Federal Bankruptcy and District courts wrongly denied a woman’s claim against the estate of her ex-husband and business partner who owed her money after they divorced and unwound a monster-truck business for which she had lent money.
In Dawn Marie Adams v. James Gregory Adams, 13-1636, the 7th Circuit Court of Appeals Friday ruled that Judge William T. Lawrence of the District Court for the Southern District of Indiana improperly affirmed a Bankruptcy Court ruling denying Dawn Adams’ petition. Numerous Georgia court rulings said her ex-husband, Greg, owed her at least $74,000. He filed for bankruptcy after the judgments.
“The state courts of Georgia decided three times in three final judgments that Greg still owed money to Dawn after they divorced and unwound their ‘monster truck’ business,” Judge David Hamilton wrote for the panel. “The bankruptcy court heard evidence on the merits of Dawn’s claim, though, and denied it as inequitable.

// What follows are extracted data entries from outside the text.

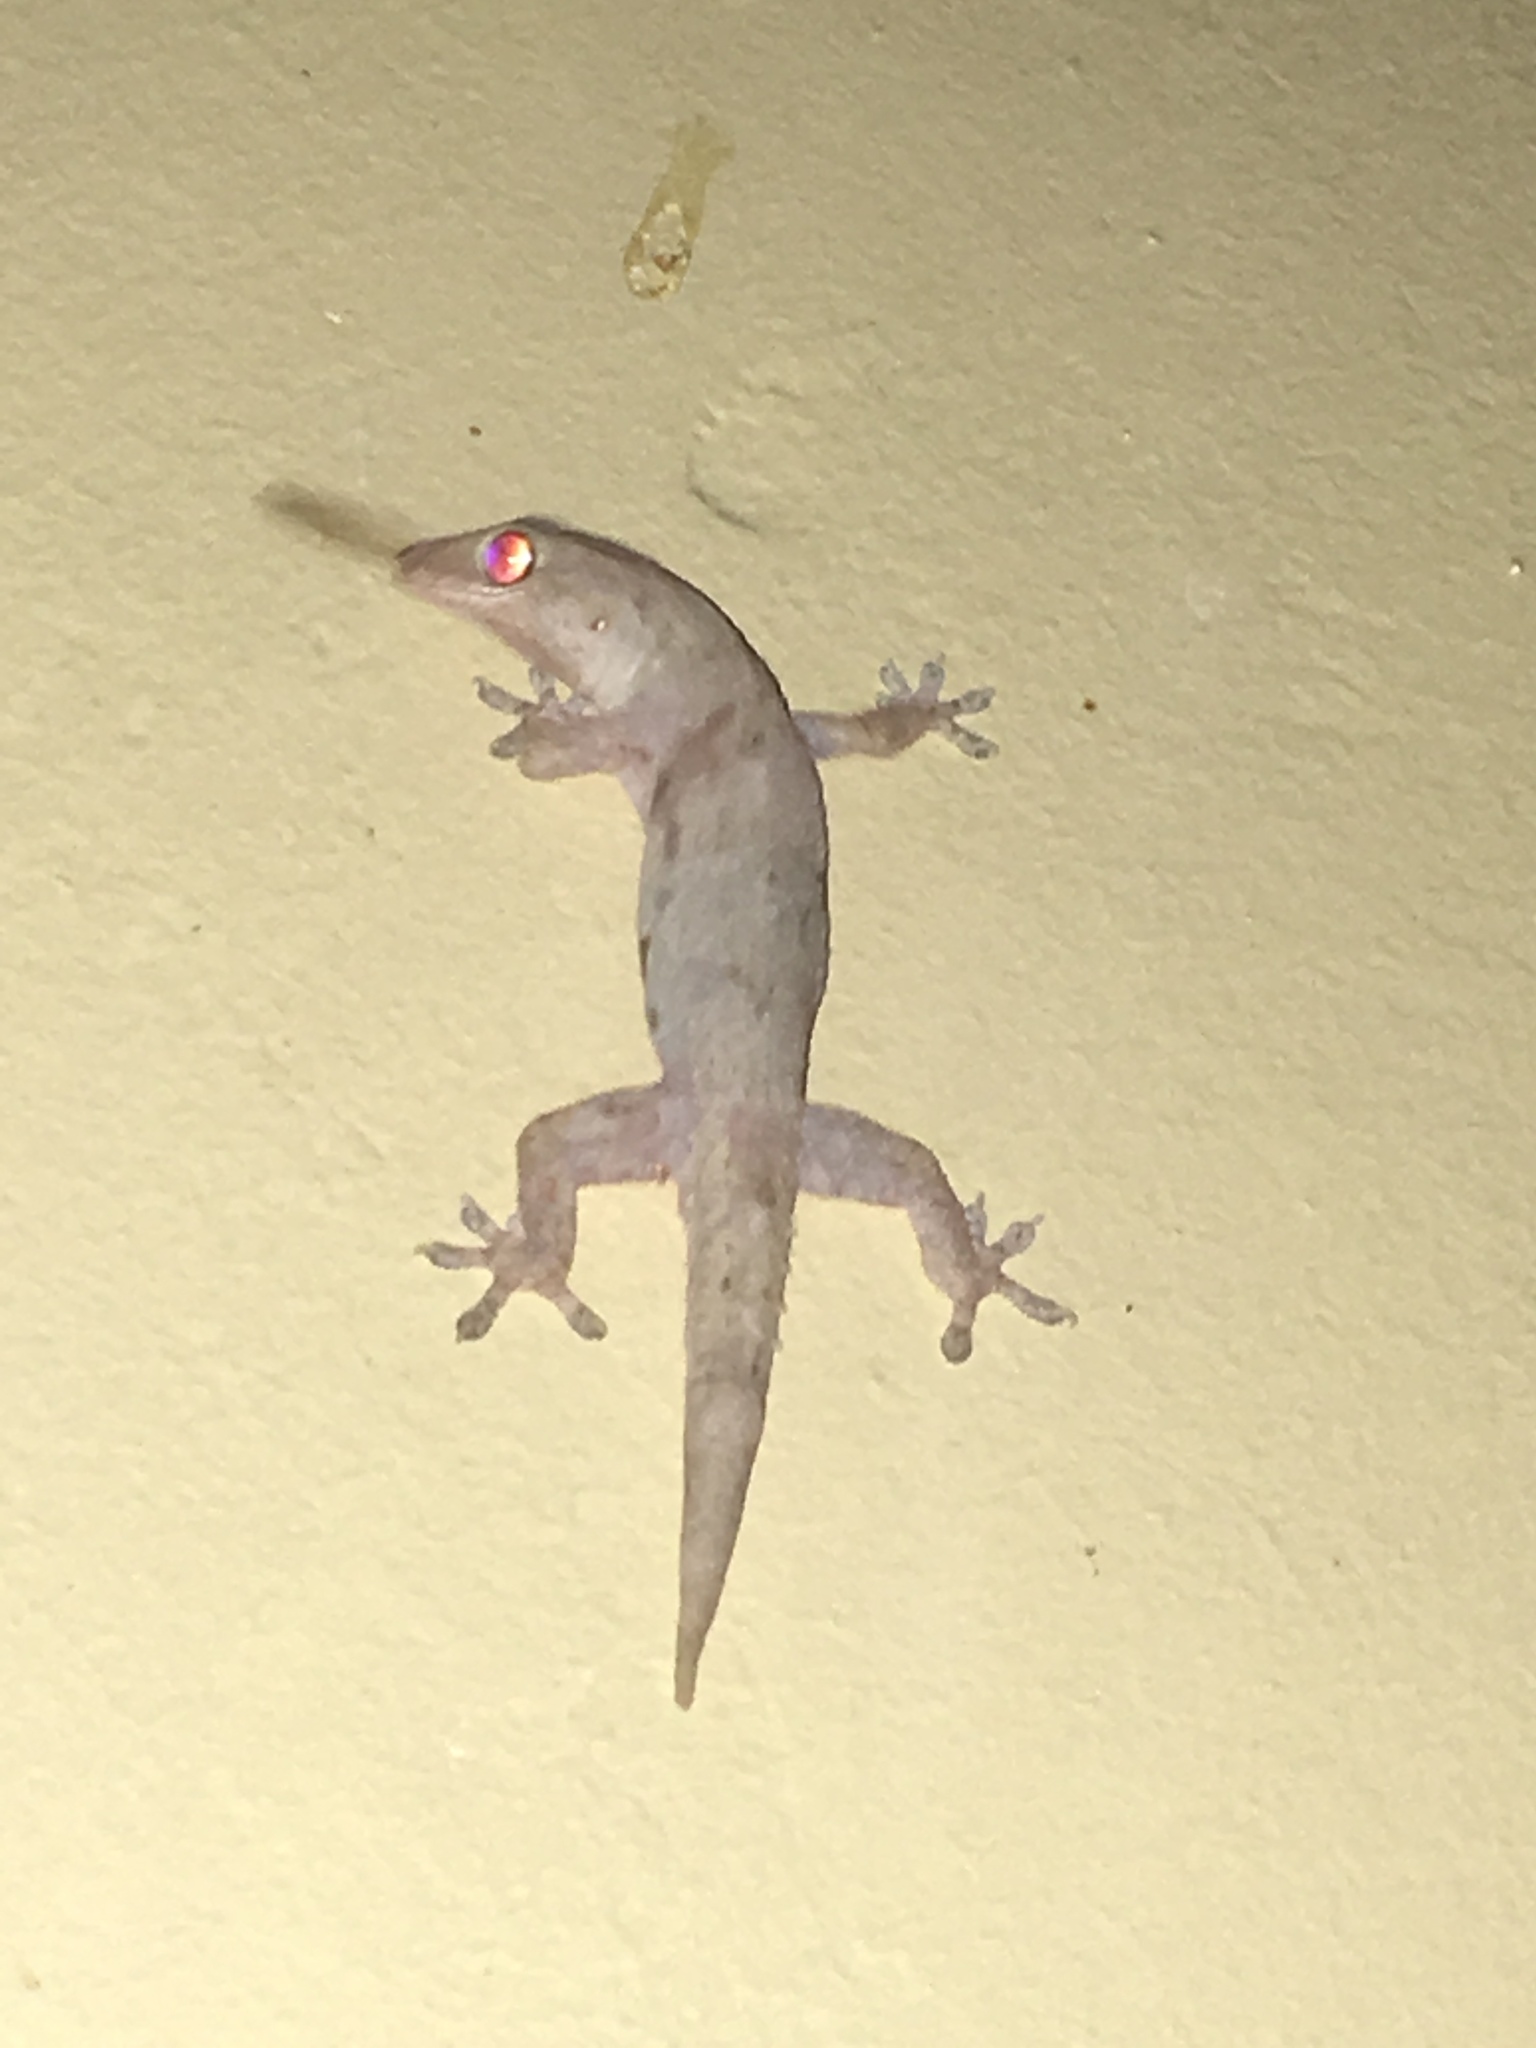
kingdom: Animalia
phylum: Chordata
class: Squamata
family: Gekkonidae
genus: Hemidactylus
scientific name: Hemidactylus mabouia
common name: House gecko
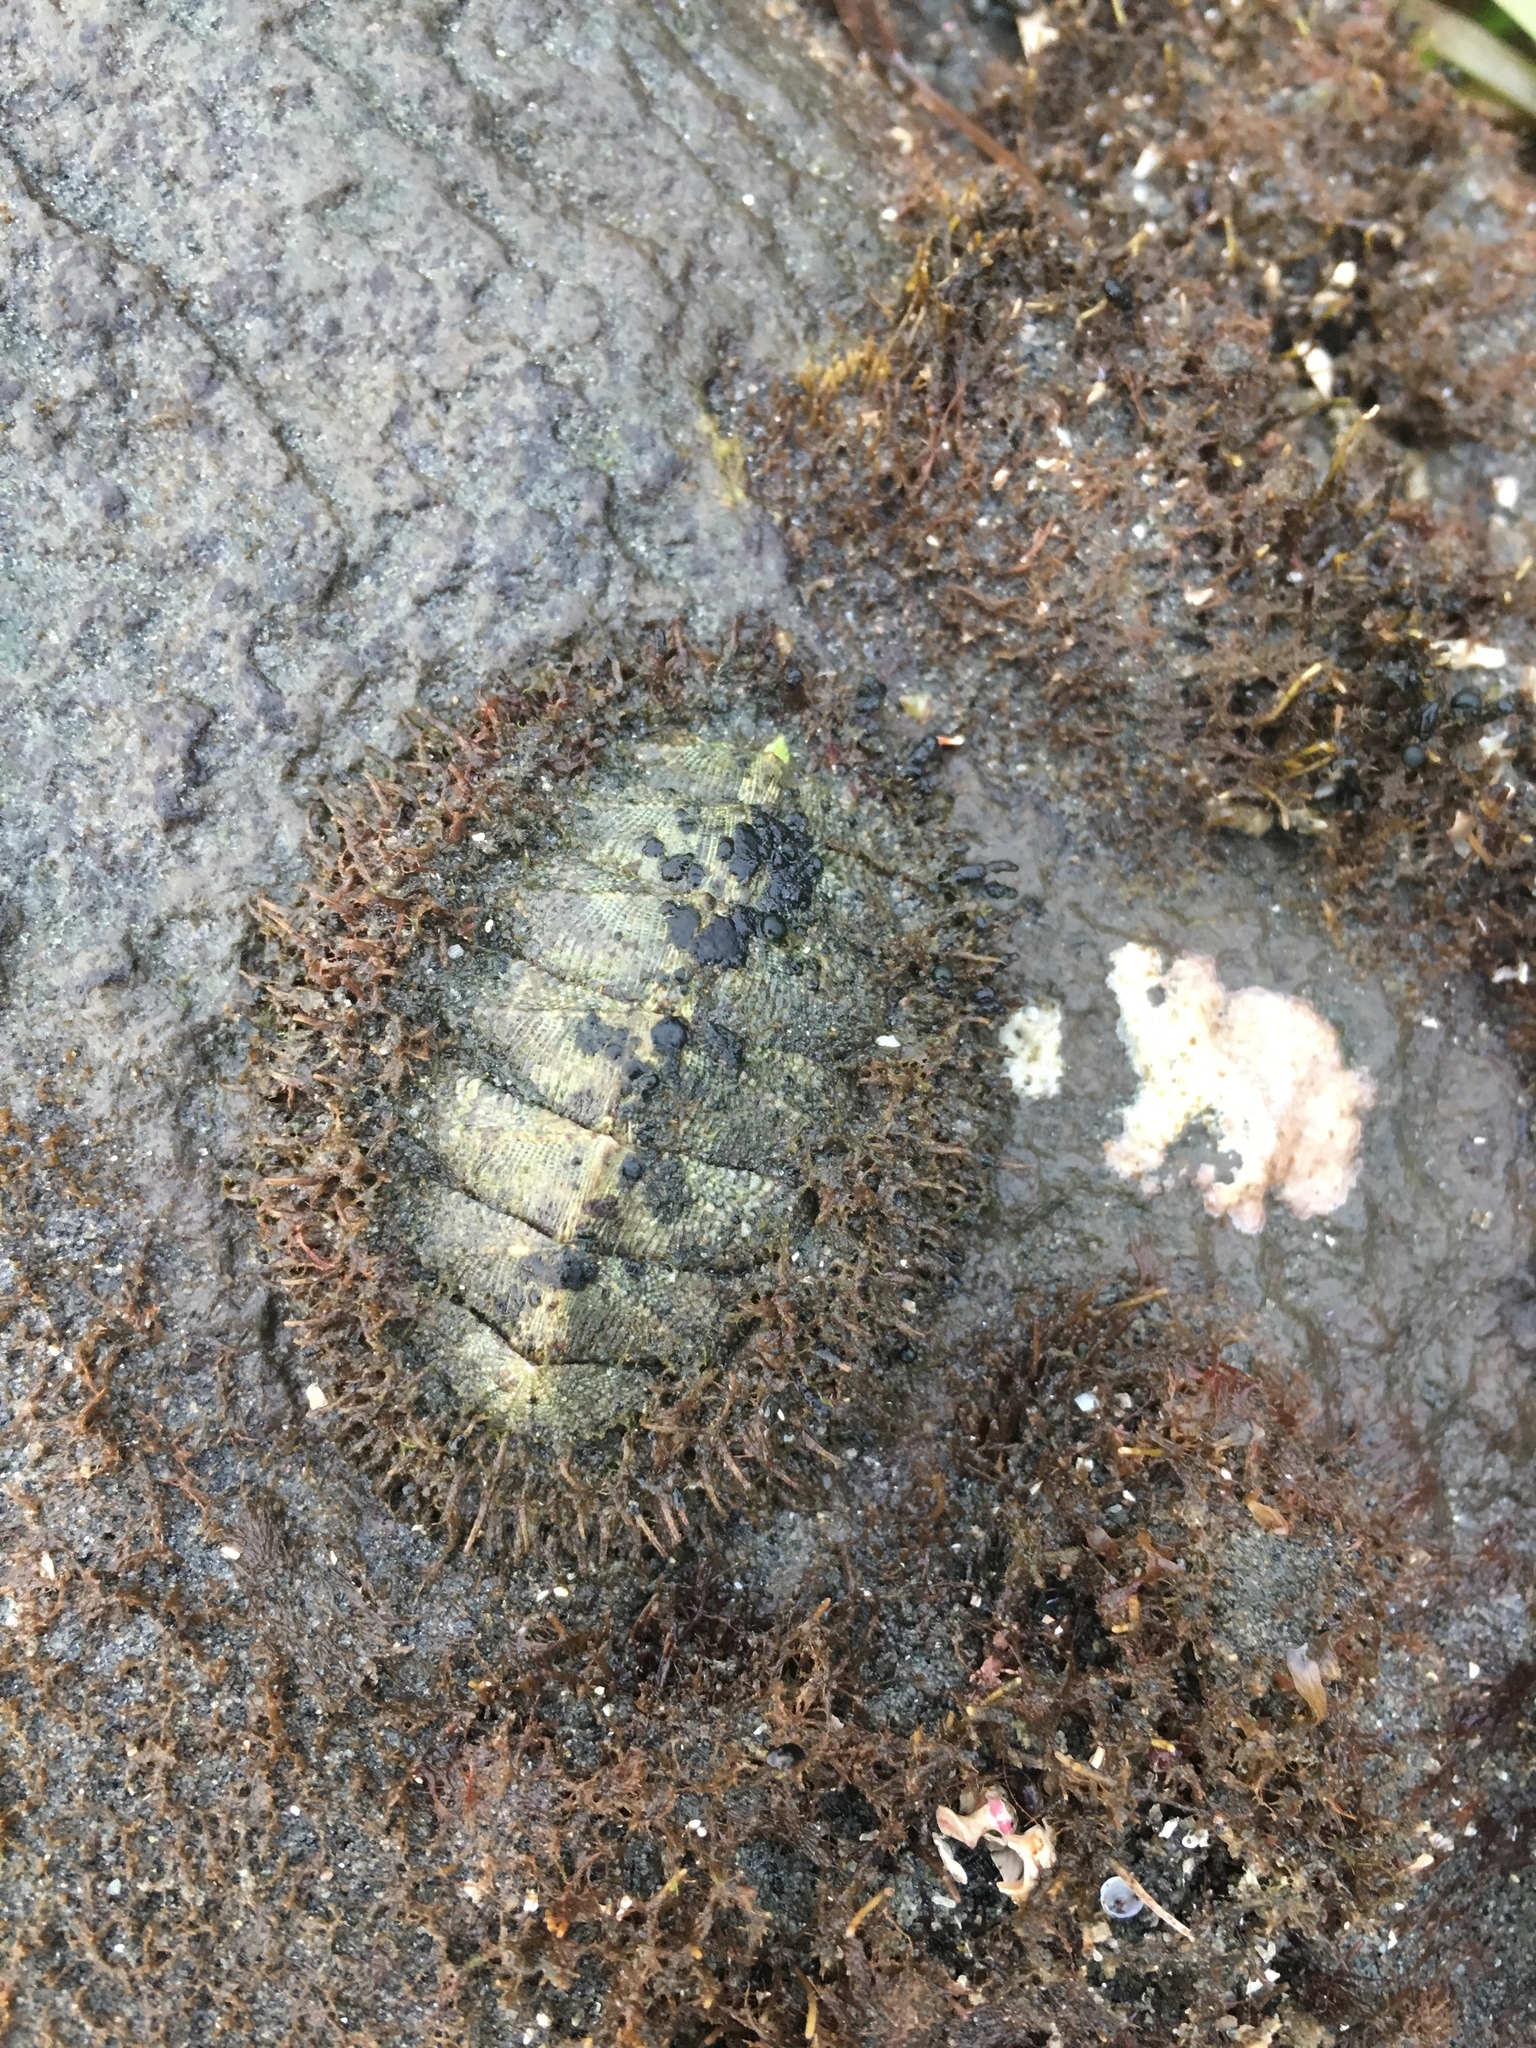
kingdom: Animalia
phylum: Mollusca
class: Polyplacophora
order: Chitonida
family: Mopaliidae
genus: Mopalia
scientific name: Mopalia muscosa
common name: Mossy chiton
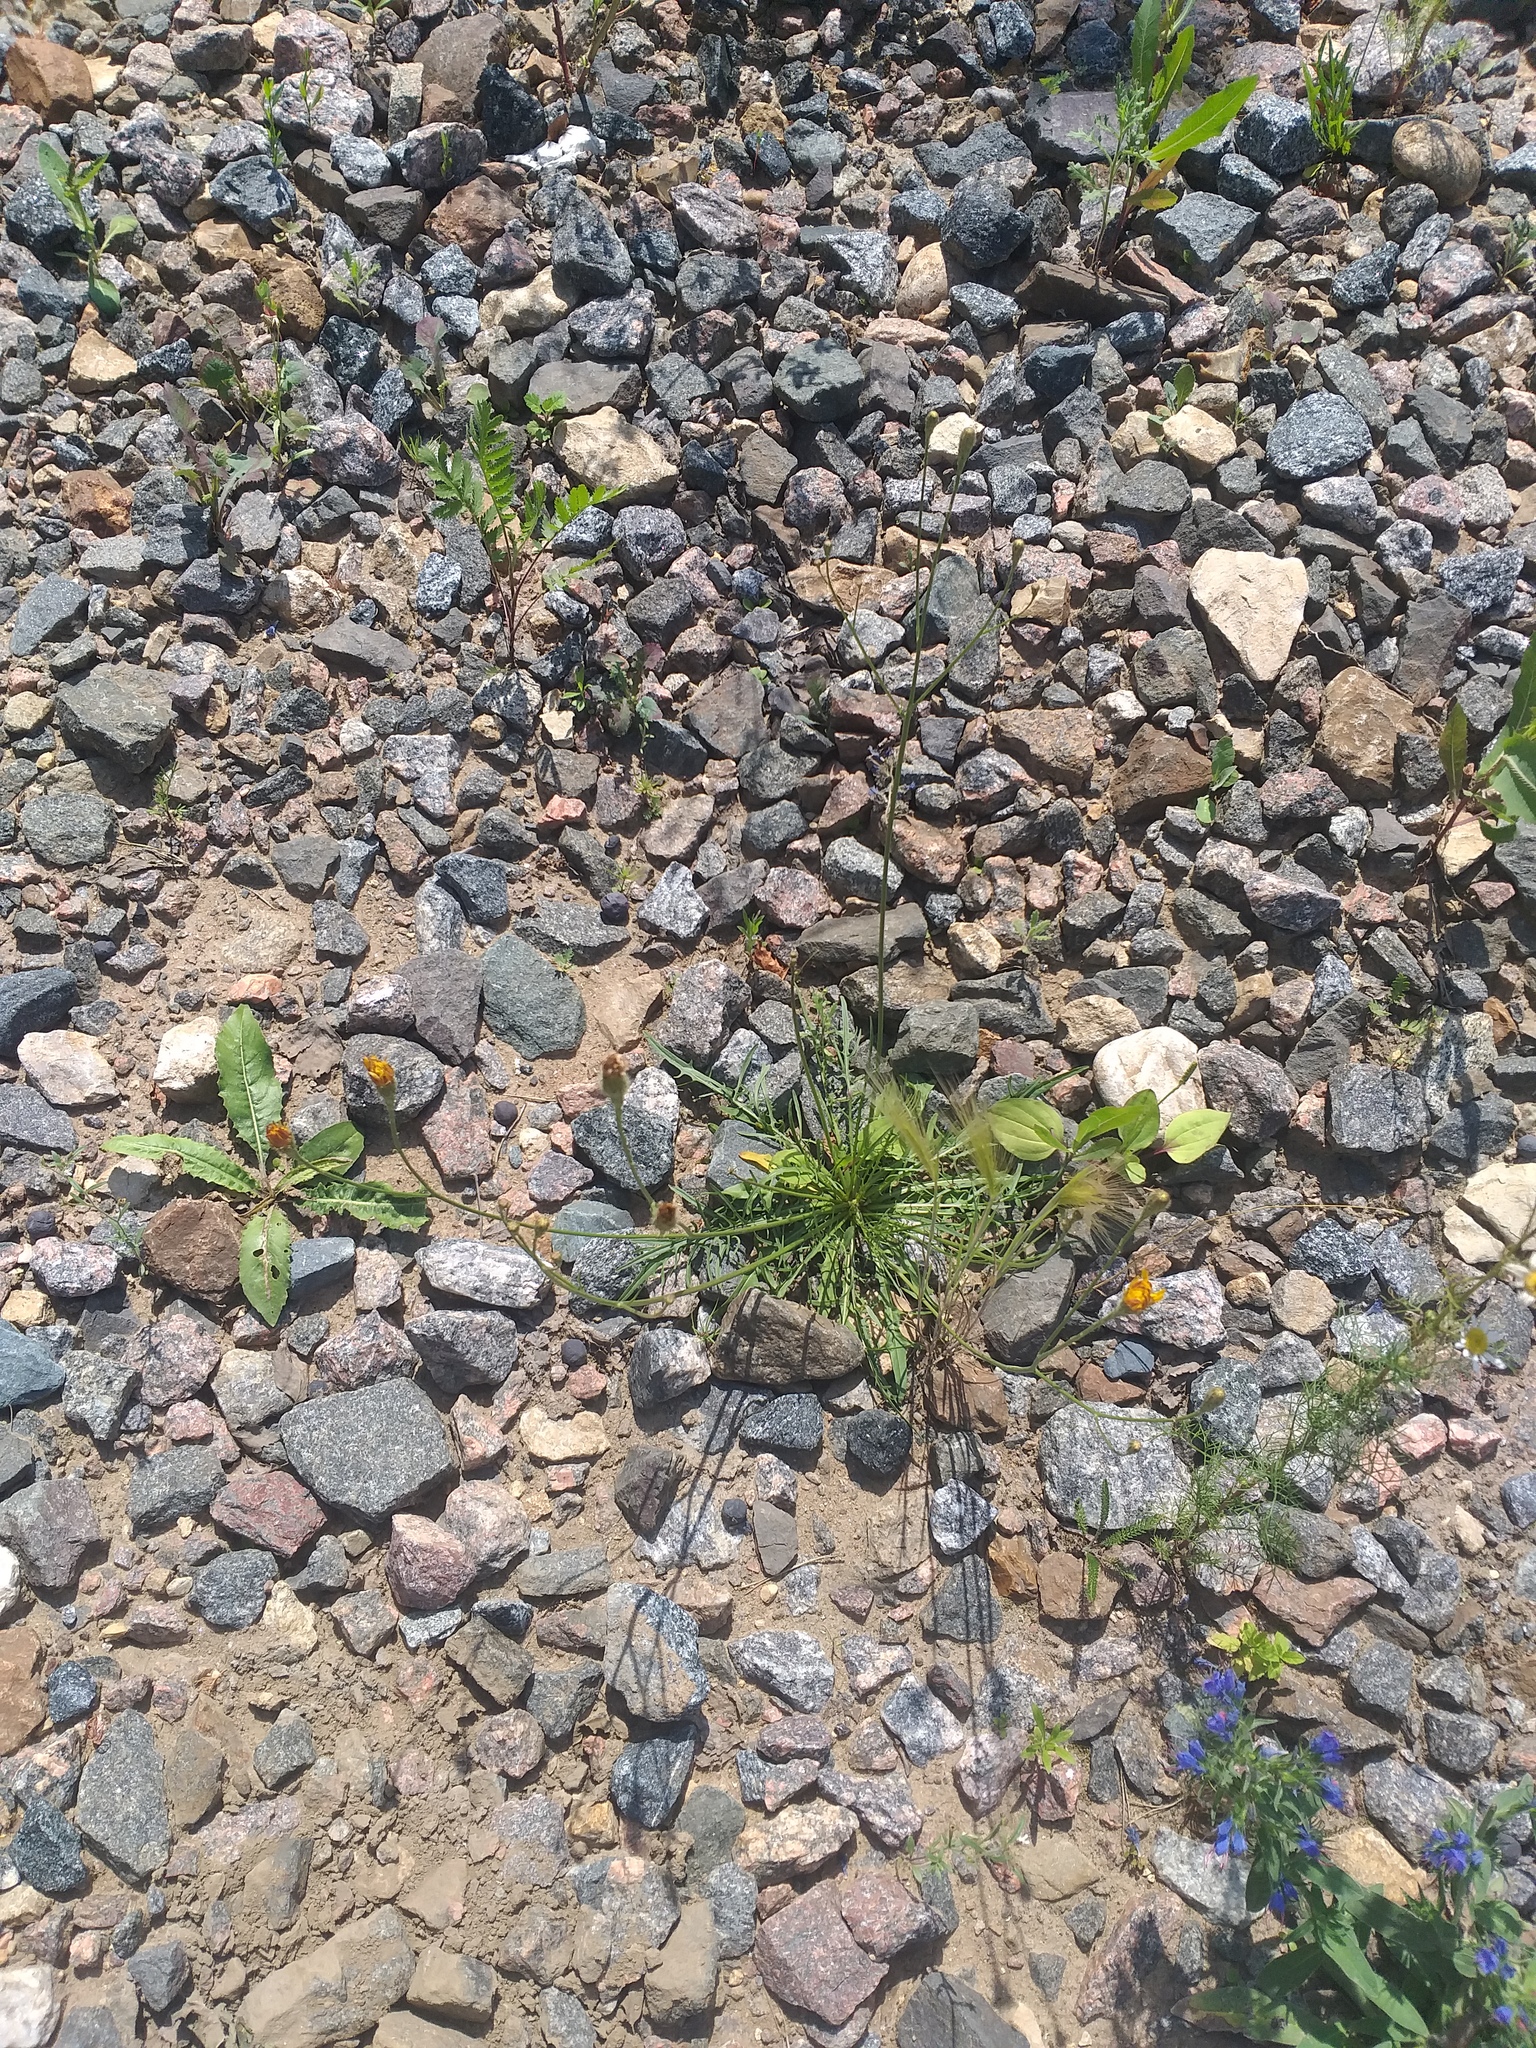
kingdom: Plantae
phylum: Tracheophyta
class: Magnoliopsida
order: Asterales
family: Asteraceae
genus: Scorzoneroides
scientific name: Scorzoneroides autumnalis
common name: Autumn hawkbit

“We find that the issues concerning the validity of Dawn’s claim were previously adjudicated in the state courts and that the doctrine of issue preclusion prevented the bankruptcy court from rehearing those issues. Accordingly, we reverse and remand for proceedings.”
"Dawn seeks in the bankruptcy only what the (Georgia) court determined she was owed," Hamilton wrote. "(T)hough Greg Adams had the opportunity to appeal the Georgia state court judgments, he did not avail himself of that opportunity. Instead, he filed for bankruptcy, but that is not a substitute for timely appeals of the state court judgments.
“The doctrine of issue preclusion (collateral estoppel) bars him from using the bankruptcy system to have his defenses reheard despite the state courts’ rejection of those defenses.”
The suit arises from the Southern District, Terre Haute Division, because Dawn Adams relocated to Putnam County, Ind., after the couple divorced. The monster truck in which the couple had invested is known as “Annihilator,” the opinion notes.